##### DATA SHOWN

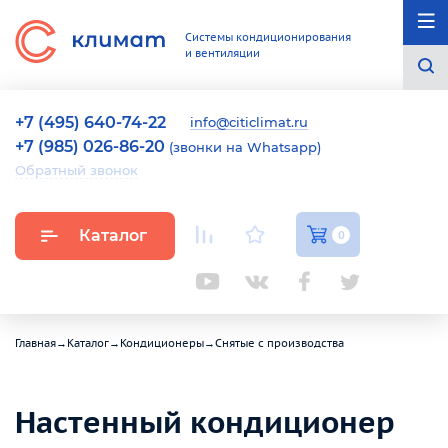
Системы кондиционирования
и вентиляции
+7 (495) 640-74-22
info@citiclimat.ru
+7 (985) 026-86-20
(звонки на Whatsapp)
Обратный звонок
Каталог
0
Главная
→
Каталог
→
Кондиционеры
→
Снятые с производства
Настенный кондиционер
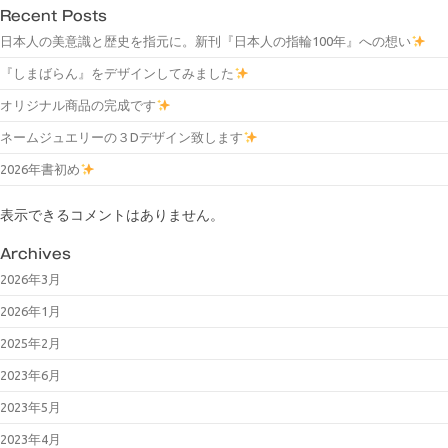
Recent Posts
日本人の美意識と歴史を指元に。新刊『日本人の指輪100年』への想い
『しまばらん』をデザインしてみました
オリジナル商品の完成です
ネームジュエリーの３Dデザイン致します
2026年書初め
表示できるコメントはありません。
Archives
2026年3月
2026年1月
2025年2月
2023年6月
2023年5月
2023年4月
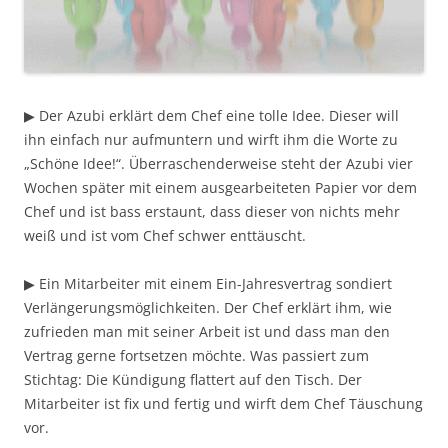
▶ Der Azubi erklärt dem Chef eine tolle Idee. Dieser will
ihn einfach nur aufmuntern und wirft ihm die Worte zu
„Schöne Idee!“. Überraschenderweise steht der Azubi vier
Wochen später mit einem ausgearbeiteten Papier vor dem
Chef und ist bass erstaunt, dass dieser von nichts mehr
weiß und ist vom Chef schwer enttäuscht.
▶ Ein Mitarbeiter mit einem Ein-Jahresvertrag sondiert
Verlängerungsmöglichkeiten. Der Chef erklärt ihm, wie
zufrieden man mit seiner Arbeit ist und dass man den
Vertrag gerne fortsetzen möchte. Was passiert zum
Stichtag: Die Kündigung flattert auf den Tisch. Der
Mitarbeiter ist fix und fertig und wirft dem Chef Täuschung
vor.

##########
##### DATA SHOWN

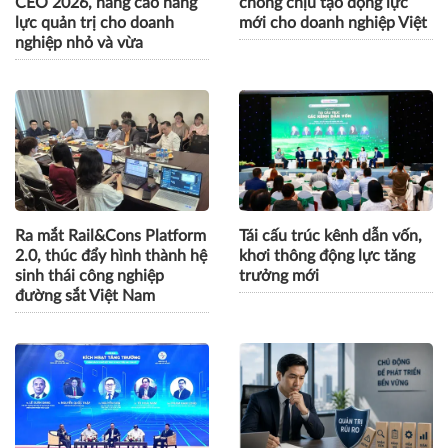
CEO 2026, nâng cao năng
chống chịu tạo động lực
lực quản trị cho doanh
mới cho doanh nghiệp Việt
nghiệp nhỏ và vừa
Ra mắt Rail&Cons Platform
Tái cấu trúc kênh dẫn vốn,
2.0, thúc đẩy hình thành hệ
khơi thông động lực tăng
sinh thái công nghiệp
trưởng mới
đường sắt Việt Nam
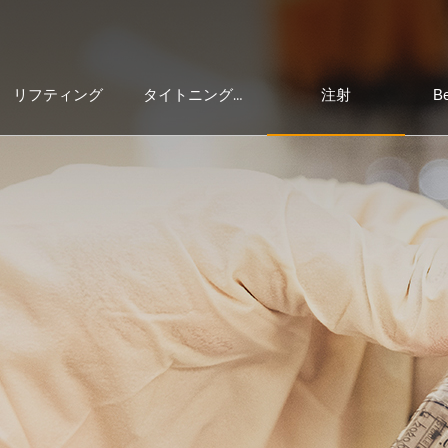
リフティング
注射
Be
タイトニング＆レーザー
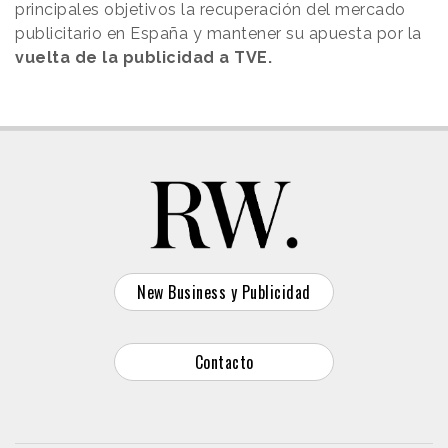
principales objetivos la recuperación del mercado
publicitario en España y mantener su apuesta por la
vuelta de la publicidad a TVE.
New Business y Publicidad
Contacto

##########

**WORK INSTRUCTION**. Only the lines starting at the one that includes "и вентиляции" and ending at the one that includes "ihn einfach nur" should be retyped, exactly, from the records above; no pictures.

**TASK RESPONSE**.
и вентиляции
+7 (495) 640-74-22
info@citiclimat.ru
+7 (985) 026-86-20
(звонки на Whatsapp)
Обратный звонок
Каталог
0
Главная
→
Каталог
→
Кондиционеры
→
Снятые с производства
Настенный кондиционер
Recent Posts
日本人の美意識と歴史を指元に。新刊『日本人の指輪100年』への想い
『しまばらん』をデザインしてみました
オリジナル商品の完成です
ネームジュエリーの３Dデザイン致します
2026年書初め
表示できるコメントはありません。
Archives
2026年3月
2026年1月
2025年2月
2023年6月
2023年5月
2023年4月
▶ Der Azubi erklärt dem Chef eine tolle Idee. Dieser will
ihn einfach nur aufmuntern und wirft ihm die Worte zu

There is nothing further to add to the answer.